Citei os dois primeiros para dizer que o presidente Bolsonaro estava blindado pelo acordo com o Centrão e pela pandemia de COVID-19, que impede ou dificulta manifestações populares. Não falei sobre corrupção, e muitos adeptos do governo viram nisso uma tentativa de não enfrentar uma questão da qual, dizem, Bolsonaro está livre. O próprio Bolsonaro vive dizendo que nunca foi descoberto um escândalo de corrupção em seu governo, o que verdade relativa.
A Controladoria-Geral da União (CGU) detectou em 2019 irregularidades em uma licitação de R$ 3 bilhões do Ministério da Educação ( MEC ). O Fundo Nacional de Desenvolvimento da Educação ( FNDE ) financiaria a compra de equipamentos de informática como computadores, notebooks, projetores e lousas digitais para escolas de todo o país dentro do Programa Educação Conectada.
Relatório oficial identificou que a licitação estimou um número maior do que o necessário de computadores a serem adquiridos, usando critérios falhos e sem base técnica. A investigação constatou que 355 escolas encomendaram mais laptops do que seu número real de alunos. “O caso que mais chamou a atenção diz respeito à Escola Municipal Laura Queiroz, do município de Itabirito/MG, que registrou a demanda de 30.030 laptops educacionais, embora a escola só tenha registrada na planilha o número de 255 alunos (117,76 laptops por aluno)”, registrou a CGU em seu relatório.
Embora a maracutaia tenha sido interrompida por um órgão de fiscalização do governo, até hoje não se soube o responsável pelas deformações da licitação e o presidente do FNDE naquela altura, Carlos Alberto Decotelli, acabou nomeado ministro da Educação por Bolsonaro. Não resistiu porém às imperfeições do próprio currículo, recheado de informações falsas sobre seus diplomas e vida acadêmica.
Agora mesmo temos um escândalo que seria cômico se não fosse trágico. Uma reportagem do portal Metrópoles revelou que o governo federal adquiriu no ano passado nada menos que R$ 15 milhões em latas de leite condensado, o equivalente a mais de 2,5 milhões de latas do produto que Jair consome em seu café da manhã no Palácio do Alvorada. Outra extravagância foi gastar R$ 2,2 milhões em chicletes, R$ 8,9 milhões em bombons e R$ 31,5 milhões em refrigerantes. São números que merecem ser investigados, chamam a atenção do mais desatento dos auditores.

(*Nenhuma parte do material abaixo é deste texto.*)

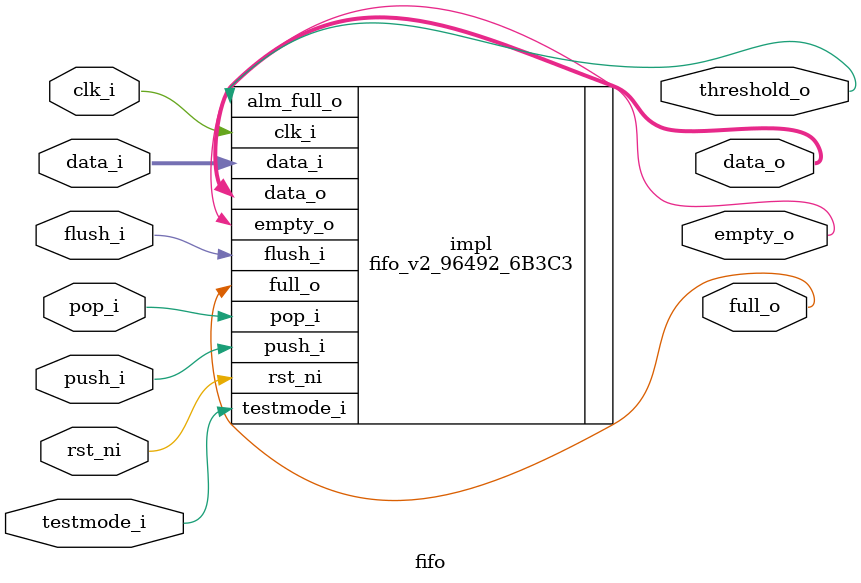
<source format=v>
module fifo (
	clk_i,
	rst_ni,
	flush_i,
	testmode_i,
	full_o,
	empty_o,
	threshold_o,
	data_i,
	push_i,
	data_o,
	pop_i
);
	parameter [0:0] FALL_THROUGH = 1'b0;
	parameter [31:0] DATA_WIDTH = 32;
	parameter [31:0] DEPTH = 8;
	parameter [31:0] THRESHOLD = 1;
	input wire clk_i;
	input wire rst_ni;
	input wire flush_i;
	input wire testmode_i;
	output wire full_o;
	output wire empty_o;
	output wire threshold_o;
	input wire [DATA_WIDTH - 1:0] data_i;
	input wire push_i;
	output wire [DATA_WIDTH - 1:0] data_o;
	input wire pop_i;
	fifo_v2_96492_6B3C3 #(
		.dtype_DATA_WIDTH(DATA_WIDTH),
		.FALL_THROUGH(FALL_THROUGH),
		.DATA_WIDTH(DATA_WIDTH),
		.DEPTH(DEPTH),
		.ALM_FULL_TH(THRESHOLD)
	) impl(
		.clk_i(clk_i),
		.rst_ni(rst_ni),
		.flush_i(flush_i),
		.testmode_i(testmode_i),
		.full_o(full_o),
		.empty_o(empty_o),
		.alm_full_o(threshold_o),
		.data_i(data_i),
		.push_i(push_i),
		.data_o(data_o),
		.pop_i(pop_i)
	);
endmodule

</source>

Além dessas questões pontuais de potencial corrupção, o presidente Jair Bolsonaro e sua família estão envolvidos em investigações sobre desvio de dinheiro público no tempo em que eram todos parlamentares. As “rachadinhas” que beneficamente o hoje senador Flávio Bolsonaro quando era deputado estadual estão sendo investigadas, e o envolvimento da família com milicianos pode ter desdobramentos.
A ligação do ex-PM Fabricio Queiroz com os dois tipos de crime, e sua relação antiga com a família assombram desde o inicio o governo. Mesmo que se alegue que tecnicamente nada poderia ser feito, pois os supostos crimes foram cometidos antes de Bolsonaro ser presidente da República, algumas situações reverberaram no atual mandato, como a manobra para esconder Queiroz na casa do advogado pessoal de Bolsonaro em Atibaia; ou o uso das agências de inteligência para ações em órgãos como a Receita Federal para tentar anular as provas contra o senador. Ou a interferência pessoal do próprio presidente na Polícia Federal, com o mesmo intento.
Não é preciso, porém, que o presidente seja apanhado com a boca na botija, mas a simples demonstração de que ele está envolvido com atos corruptos, por menores que possam parecer, bastaria, num país normal, para que fosse alvo de investigações e passível de impeachment. Não se trata de matar passarinho ou dar cascudo na ema do Alvorada, como disse o ministro Paulo Guedes para tentar desmoralizar o movimento pelo impeachment. R$ 15 milhões em leite moça é de dar indigestão cívica.